(Source data)

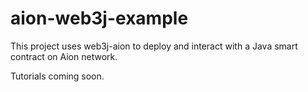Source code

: # aion-web3j-example

This project uses web3j-aion to deploy and interact with a Java smart contract on Aion network.

Tutorials coming soon.
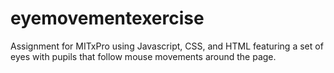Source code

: # eyemovementexercise
Assignment for MITxPro using Javascript, CSS, and HTML featuring a set of eyes with pupils that follow mouse movements around the page.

* [Your assignment]:
Your answer should consist of each line above in which "with" appears.

* [Exercise response]:
This project uses web3j-aion to deploy and interact with a Java smart contract on Aion network.
Assignment for MITxPro using Javascript, CSS, and HTML featuring a set of eyes with pupils that follow mouse movements around the page.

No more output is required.